Lene wollte das anfänglich nicht glauben. Nach und nach wichen jedoch ihre Zweifel, und nun geriet sie in merklich gute Laune. Ihre Fragen nach
Größe und Güte des Ackers sowie andre mehr verschlangen sich förmlich, und als sie erfuhr, dass bei alledem noch zwei
Zwergobstbäume darauf stünden, wurde sie rein närrisch. Als nichts mehr zu erfragen übrig blieb, zudem die Türglocke des
Krämers, die man, beiläufig gesagt, in jedem einzelnen Hause des Ortes vernehmen konnte, unaufhörlich anschlug, schoss sie davon,
um die Neuigkeit im Örtchen auszusprengen.

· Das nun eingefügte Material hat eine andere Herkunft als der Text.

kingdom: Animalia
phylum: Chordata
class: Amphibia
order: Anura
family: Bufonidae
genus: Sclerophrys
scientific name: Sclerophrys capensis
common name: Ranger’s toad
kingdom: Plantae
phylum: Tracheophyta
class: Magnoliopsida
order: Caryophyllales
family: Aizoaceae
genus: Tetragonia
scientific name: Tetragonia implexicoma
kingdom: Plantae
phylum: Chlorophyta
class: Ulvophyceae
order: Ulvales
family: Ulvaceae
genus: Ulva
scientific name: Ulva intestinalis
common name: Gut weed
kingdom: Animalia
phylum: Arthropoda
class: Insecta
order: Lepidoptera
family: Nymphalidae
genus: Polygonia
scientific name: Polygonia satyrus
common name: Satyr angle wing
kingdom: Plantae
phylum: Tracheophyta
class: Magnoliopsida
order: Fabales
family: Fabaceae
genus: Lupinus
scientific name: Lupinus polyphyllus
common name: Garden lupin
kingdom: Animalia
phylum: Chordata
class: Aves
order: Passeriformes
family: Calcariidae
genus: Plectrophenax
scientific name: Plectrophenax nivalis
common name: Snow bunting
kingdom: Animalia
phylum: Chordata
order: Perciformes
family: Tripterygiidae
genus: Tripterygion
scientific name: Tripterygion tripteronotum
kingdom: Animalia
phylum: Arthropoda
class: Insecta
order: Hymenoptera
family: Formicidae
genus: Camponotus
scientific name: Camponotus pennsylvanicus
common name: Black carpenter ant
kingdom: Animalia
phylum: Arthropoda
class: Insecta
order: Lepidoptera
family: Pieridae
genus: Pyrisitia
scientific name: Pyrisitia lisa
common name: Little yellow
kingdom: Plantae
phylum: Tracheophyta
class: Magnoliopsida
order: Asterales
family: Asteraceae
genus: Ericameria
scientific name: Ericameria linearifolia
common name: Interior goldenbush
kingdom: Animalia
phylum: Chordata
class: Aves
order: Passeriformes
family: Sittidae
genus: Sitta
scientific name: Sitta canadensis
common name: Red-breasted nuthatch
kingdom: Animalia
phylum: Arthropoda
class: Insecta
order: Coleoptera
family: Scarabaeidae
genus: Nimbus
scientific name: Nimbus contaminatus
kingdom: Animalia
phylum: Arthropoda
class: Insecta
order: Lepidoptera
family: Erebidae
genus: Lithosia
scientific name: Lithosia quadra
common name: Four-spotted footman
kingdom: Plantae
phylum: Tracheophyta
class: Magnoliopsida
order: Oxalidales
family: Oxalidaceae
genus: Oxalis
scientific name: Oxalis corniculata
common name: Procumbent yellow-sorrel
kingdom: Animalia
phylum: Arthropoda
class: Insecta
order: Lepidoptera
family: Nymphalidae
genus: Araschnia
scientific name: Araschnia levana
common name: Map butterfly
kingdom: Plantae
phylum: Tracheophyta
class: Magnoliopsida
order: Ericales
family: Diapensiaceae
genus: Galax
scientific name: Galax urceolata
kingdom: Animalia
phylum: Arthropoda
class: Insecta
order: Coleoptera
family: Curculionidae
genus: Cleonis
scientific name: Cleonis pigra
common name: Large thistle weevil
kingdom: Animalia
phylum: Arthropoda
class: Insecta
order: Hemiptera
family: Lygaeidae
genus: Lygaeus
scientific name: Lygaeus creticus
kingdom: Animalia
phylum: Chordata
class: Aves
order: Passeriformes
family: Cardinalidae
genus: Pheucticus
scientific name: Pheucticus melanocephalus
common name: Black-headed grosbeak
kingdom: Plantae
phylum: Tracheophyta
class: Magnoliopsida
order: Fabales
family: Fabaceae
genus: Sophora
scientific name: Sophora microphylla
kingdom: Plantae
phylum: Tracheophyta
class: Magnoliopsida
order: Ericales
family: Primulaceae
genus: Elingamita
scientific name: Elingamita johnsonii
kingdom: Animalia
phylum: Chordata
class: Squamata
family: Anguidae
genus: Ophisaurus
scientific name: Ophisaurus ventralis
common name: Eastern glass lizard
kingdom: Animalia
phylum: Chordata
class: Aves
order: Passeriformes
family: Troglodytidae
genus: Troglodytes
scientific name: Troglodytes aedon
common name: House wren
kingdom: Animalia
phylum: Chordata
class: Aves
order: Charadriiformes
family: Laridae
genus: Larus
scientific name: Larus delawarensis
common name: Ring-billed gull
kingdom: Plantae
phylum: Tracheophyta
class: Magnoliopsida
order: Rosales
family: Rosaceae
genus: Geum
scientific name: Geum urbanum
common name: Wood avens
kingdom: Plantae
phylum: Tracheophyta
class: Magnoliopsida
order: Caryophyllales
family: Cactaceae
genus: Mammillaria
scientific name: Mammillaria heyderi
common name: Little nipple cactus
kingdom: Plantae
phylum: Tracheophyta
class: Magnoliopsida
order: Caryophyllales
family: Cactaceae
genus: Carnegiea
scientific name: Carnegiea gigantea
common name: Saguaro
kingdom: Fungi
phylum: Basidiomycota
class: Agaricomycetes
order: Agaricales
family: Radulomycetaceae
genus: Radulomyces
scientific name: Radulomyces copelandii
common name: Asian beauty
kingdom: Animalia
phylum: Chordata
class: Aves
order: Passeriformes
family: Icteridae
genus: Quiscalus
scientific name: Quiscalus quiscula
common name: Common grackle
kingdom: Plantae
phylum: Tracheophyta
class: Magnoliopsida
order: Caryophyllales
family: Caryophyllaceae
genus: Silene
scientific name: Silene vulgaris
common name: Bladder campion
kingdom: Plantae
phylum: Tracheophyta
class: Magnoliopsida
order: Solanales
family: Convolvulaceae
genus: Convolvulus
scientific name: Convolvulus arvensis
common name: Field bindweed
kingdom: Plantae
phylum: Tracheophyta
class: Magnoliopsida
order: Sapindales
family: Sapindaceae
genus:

»Was willst du werden?«, fragte ihn der Vater, und diese Frage war stereotyp wie die Antwort des Jungen: »Ein Bahnmeister.« Es
war keine Scherzfrage, denn die Träume des Wärters verstiegen sich in der Tat in solche Höhen, und er hegte allen Ernstes den Wunsch
und die Hoffnung, dass aus Tobias mit Gottes Hilfe etwas Außergewöhnliches werden sollte. Sobald die Antwort 'ein Bahnmeister' von den
blutlosen Lippen des Kleinen kam, der natürlich nicht wusste, was sie bedeuten sollte, begann Thiels Gesicht sich aufzuhellen, bis es förmlich
strahlte von innerer Glückseligkeit.

»Geh, Tobias, geh spielen!«, sagte er kurz darauf, indem er eine Pfeife Tabak mit einem im Herdfeuer entzündeten Span in Brand
steckte, und der Kleine drückte sich alsbald in scheuer Freude zur Tür hinaus. Thiel entkleidete sich, ging zu Bett und entschlief, nachdem
er geraume Zeit gedankenvoll die niedrige und rissige Stubendecke angestarrt hatte. Gegen zwölf Uhr mittags erwachte er, kleidete sich an und
ging, während seine Frau in ihrer lärmenden Weise das Mittagbrot bereitete, hinaus auf die Straße, wo er Tobiaschen sogleich aufgriff,
der mit den Fingern Kalk aus einem Loche in der Wand kratzte und in den Mund steckte. Der Wärter nahm ihn bei der Hand und ging mit ihm an
den etwa acht Häuschen des Ortes vorüber bis hinunter zur Spree, die schwarz und glasig zwischen schwach belaubten Pappeln lag.
Dicht am Rande des Wassers befand sich ein Granitblock, auf welchen Thiel sich niederließ.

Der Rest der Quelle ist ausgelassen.